YOUR TASK
Rewrite these records with "Transcribe" swapped for "Copy out" and everything else unchanged.

DATA PROVIDED

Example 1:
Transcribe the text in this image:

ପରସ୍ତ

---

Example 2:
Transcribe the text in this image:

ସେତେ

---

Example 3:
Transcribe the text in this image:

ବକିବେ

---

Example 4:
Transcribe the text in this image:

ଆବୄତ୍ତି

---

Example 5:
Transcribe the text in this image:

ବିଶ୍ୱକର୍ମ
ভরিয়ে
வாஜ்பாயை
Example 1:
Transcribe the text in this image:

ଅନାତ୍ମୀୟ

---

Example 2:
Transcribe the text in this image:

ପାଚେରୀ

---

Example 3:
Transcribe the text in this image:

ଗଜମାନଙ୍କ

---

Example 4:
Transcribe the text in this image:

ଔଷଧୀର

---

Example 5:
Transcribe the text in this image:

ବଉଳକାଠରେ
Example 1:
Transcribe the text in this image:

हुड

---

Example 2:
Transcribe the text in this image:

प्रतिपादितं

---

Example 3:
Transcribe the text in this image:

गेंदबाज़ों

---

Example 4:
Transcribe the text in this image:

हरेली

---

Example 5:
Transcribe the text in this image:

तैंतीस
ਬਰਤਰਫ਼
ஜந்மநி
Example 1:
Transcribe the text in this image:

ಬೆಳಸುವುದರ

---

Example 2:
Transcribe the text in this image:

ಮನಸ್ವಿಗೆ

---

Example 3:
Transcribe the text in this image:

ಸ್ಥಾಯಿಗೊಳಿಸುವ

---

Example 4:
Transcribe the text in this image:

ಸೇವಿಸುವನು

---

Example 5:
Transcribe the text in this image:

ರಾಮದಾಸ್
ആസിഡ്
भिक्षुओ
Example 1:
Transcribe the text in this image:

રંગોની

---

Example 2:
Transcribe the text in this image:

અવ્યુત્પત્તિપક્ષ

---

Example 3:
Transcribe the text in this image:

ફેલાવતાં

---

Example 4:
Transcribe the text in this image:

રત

EXERCISE RESPONSE
Example 1:
Copy out the text in this image:

ପରସ୍ତ

---

Example 2:
Copy out the text in this image:

ସେତେ

---

Example 3:
Copy out the text in this image:

ବକିବେ

---

Example 4:
Copy out the text in this image:

ଆବୄତ୍ତି

---

Example 5:
Copy out the text in this image:

ବିଶ୍ୱକର୍ମ
ভরিয়ে
வாஜ்பாயை
Example 1:
Copy out the text in this image:

ଅନାତ୍ମୀୟ

---

Example 2:
Copy out the text in this image:

ପାଚେରୀ

---

Example 3:
Copy out the text in this image:

ଗଜମାନଙ୍କ

---

Example 4:
Copy out the text in this image:

ଔଷଧୀର

---

Example 5:
Copy out the text in this image:

ବଉଳକାଠରେ
Example 1:
Copy out the text in this image:

हुड

---

Example 2:
Copy out the text in this image:

प्रतिपादितं

---

Example 3:
Copy out the text in this image:

गेंदबाज़ों

---

Example 4:
Copy out the text in this image:

हरेली

---

Example 5:
Copy out the text in this image:

तैंतीस
ਬਰਤਰਫ਼
ஜந்மநி
Example 1:
Copy out the text in this image:

ಬೆಳಸುವುದರ

---

Example 2:
Copy out the text in this image:

ಮನಸ್ವಿಗೆ

---

Example 3:
Copy out the text in this image:

ಸ್ಥಾಯಿಗೊಳಿಸುವ

---

Example 4:
Copy out the text in this image:

ಸೇವಿಸುವನು

---

Example 5:
Copy out the text in this image:

ರಾಮದಾಸ್
ആസിഡ്
भिक्षुओ
Example 1:
Copy out the text in this image:

રંગોની

---

Example 2:
Copy out the text in this image:

અવ્યુત્પત્તિપક્ષ

---

Example 3:
Copy out the text in this image:

ફેલાવતાં

---

Example 4:
Copy out the text in this image:

રત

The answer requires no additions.